Curr Opin Chem Biol. 2010 Jun;14(3):362-70. doi: 10.1016/j.cbpa.2010.03.018. Epub 2010 Apr 19.
Compounds accessed through diversity-oriented synthesis (DOS) are showing promise in modulating the activities of several targets that are currently considered 'undruggable'. Recently many new DOS pathways have been developed employing multi-component reactions, cycloadditions, ring-closing metathesis and tandem processes. Functional group pairing and 'build/couple/pair' strategies have been described as a means for generating structural diversity. Efforts have also been directed towards developing DOS libraries based on privileged scaffolds.
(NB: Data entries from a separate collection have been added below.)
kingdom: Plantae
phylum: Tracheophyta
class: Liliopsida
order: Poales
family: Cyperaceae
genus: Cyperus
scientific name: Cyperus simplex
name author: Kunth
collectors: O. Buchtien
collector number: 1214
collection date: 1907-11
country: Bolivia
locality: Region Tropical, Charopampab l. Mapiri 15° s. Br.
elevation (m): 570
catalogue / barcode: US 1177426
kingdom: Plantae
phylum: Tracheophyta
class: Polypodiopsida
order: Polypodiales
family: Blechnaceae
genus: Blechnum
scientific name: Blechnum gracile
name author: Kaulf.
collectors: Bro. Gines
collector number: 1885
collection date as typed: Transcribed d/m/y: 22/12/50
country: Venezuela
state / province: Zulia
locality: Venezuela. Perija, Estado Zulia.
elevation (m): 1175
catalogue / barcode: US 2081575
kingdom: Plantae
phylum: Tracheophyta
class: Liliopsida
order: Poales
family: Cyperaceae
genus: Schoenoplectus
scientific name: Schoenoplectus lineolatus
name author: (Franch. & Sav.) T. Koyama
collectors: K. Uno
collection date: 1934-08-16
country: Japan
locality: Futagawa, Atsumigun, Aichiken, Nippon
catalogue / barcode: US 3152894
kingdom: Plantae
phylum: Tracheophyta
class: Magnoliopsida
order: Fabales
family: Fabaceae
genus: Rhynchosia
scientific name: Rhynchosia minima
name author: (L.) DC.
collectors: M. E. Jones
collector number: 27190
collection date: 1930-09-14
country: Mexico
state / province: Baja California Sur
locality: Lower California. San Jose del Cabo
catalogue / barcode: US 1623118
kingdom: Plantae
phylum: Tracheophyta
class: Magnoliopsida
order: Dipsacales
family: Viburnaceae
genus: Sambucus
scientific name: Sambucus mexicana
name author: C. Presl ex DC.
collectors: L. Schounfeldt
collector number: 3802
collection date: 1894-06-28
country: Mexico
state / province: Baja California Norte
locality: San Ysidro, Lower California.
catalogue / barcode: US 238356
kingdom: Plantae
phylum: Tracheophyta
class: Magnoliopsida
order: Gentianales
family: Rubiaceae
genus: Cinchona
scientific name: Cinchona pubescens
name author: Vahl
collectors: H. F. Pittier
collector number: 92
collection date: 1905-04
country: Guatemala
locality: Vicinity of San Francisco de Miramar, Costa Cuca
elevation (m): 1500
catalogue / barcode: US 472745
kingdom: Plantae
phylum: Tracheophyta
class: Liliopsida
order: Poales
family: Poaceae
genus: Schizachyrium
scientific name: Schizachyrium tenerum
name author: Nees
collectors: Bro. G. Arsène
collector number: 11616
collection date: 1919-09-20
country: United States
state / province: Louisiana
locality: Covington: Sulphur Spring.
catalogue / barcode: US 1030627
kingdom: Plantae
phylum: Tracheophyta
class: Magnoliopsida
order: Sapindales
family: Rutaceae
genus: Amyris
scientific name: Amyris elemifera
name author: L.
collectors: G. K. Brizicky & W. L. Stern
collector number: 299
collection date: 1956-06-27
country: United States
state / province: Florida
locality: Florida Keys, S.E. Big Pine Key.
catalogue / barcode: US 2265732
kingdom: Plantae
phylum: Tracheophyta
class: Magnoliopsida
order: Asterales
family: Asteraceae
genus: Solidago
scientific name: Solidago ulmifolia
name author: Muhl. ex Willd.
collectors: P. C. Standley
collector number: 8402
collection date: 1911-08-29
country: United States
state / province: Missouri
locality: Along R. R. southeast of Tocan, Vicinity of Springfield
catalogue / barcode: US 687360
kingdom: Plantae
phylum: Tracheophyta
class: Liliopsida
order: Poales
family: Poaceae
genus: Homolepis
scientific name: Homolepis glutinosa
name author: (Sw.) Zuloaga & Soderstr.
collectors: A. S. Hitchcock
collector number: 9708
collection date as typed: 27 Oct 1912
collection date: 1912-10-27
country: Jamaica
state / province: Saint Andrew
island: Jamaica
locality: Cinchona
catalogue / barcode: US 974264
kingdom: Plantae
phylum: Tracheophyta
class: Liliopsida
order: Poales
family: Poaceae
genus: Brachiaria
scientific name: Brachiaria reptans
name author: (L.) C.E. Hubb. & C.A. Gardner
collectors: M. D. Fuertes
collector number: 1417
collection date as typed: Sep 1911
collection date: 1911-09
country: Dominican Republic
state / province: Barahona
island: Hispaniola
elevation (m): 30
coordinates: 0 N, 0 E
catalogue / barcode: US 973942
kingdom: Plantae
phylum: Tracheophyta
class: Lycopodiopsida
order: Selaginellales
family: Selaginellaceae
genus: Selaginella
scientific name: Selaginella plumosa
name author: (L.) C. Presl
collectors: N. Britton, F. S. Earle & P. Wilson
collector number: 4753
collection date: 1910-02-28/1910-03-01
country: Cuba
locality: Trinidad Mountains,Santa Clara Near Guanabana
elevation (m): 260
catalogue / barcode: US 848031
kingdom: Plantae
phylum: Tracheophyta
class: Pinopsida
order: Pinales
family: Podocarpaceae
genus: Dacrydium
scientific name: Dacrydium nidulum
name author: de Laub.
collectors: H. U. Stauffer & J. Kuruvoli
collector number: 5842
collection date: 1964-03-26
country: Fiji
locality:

Recent studies have provided several compelling examples for the utility of DOS compounds for producing novel biological probes and application of DOS in the context of drug discovery is extremely appealing.
通过多样性导向合成(DOS)获得的化合物在调节几个目前被认为“不可成药”的靶点的活性方面显示出了前景。最近,已经开发了许多新的 DOS 途径,采用多组分反应、环加成、环 closing metathesis 和串联过程。官能团配对和“构建/偶联/配对”策略被描述为产生结构多样性的一种手段。人们还致力于开发基于特权支架的 DOS 文库。最近的研究为 DOS 化合物在产生新型生物探针方面的应用提供了几个令人信服的例子,DOS 在药物发现中的应用也极具吸引力。